"Silk is a place to publish your collections. A Silk site lets you add structure to your information and gives you many ways to filter and visualize your content. We built Silk because we believe that knowledge should be organized."
There are many CMS applications out there now and businesses have adopted them to help with everything from website development to marketing analytics. But beyond those analytics, there hasn’t really been a viable way for the CMS itself to take information and put it into visual form.
That is what Silk has brought to the party. With Silk you can build collections of data and play with it right there in the CMS. You don’t have to input the information into a third party database or spreadsheet application, manipulate it, save the graph or whatever data representation you came up with, then copy it back to the CMS. It all happens within Silk. Pretty neat.
Data Visualization for Everyone?
Say you want to create a resource reviewing local dog groomers; In order to do that you need a way to gather and present information both in the aggregate and in the specific. So you build a site using Silk. Each place you track has its own page with all the specific information about it. Then you want to put all those addresses and reviews onto a map. Silk lets you do that within the confines of the system. You don’t have to use Google or some other app to try and create the area map. You can organize all of your data into easy to interpret images, charts, graphs, and maps. Even better, Silk has widgets for your visitors to use, which enable them make their own custom data queries. Pretty neat.
What’s the Catch?
While Silk has a lot of promise it is still a bit too difficult for the typical person on the street to build a great looking site with lots of functionality. Silk has a number of sample sites on its homepage, all of which are simple and gorgeous. Each showcases one of the many different ways to collect and share data. We’re just not entirely sure how to do the same for our own test site.

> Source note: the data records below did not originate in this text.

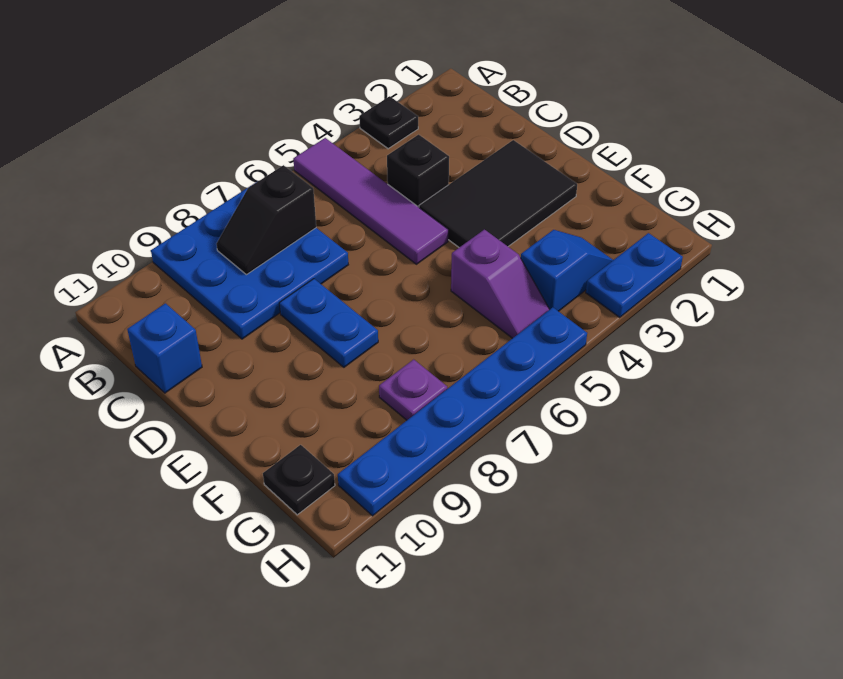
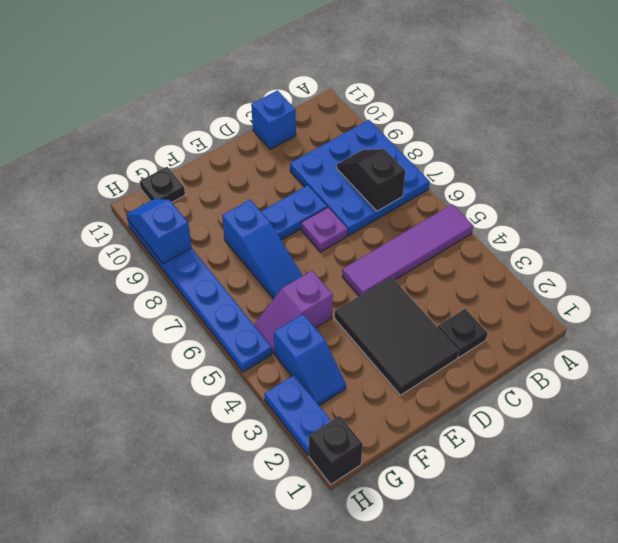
black 1x1 plate [359,96,418,149] -> black 1x1 plate moved to [438,309,488,357]
black 1x1 brick [387,135,449,207] -> black 1x1 brick moved to [309,416,363,484]
none -> blue 1x3 slope [222,200,303,299]
purple 1x1 plate [379,359,447,420] -> purple 1x1 plate moved to [301,207,348,252]
none -> blue 1x2 slope [127,199,192,264]

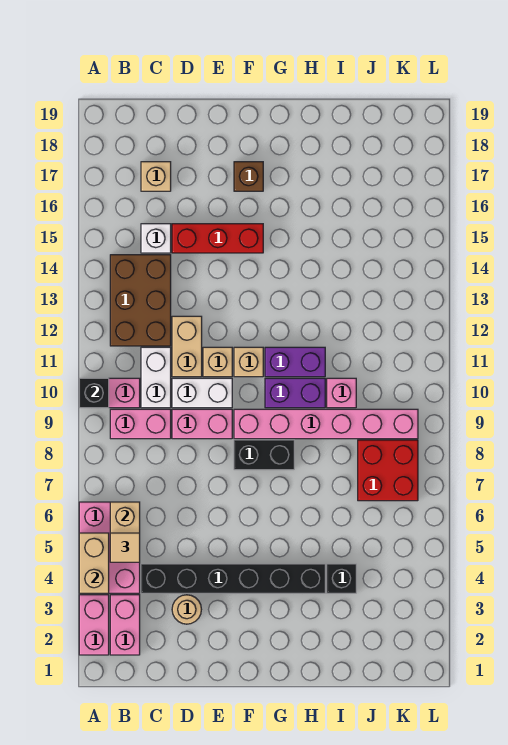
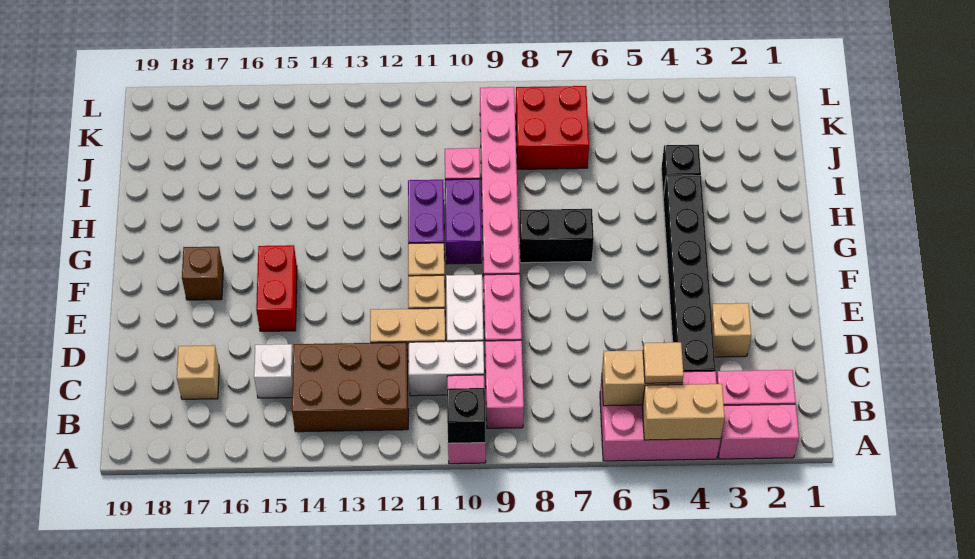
tan 1x1 round brick [172,595,201,624] -> tan 1x1 brick [711,303,751,357]
red 1x3 brick [172,224,263,253] -> red 1x2 brick [256,245,297,331]
black 1x2 brick [234,440,294,470] -> black 1x2 brick turned to [519,209,594,263]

The interface seems simple enough:
There is an area to drag and drop your .csv files
But when we tried to import our .csv file, we got this error:
At time of writing we were unable to resolve the issue, so we never got to do a full test. We’re planning on trying again, after which we’ll write a follow-up post.
Silk is supposed to be simplifying the interface and will begin offering a paid service soon. This means it will be easier for you to do it yourself or you can hire someone to help you out. In the meantime, you can go over to Silk.co and play with it yourself--it’s free at the time of writing.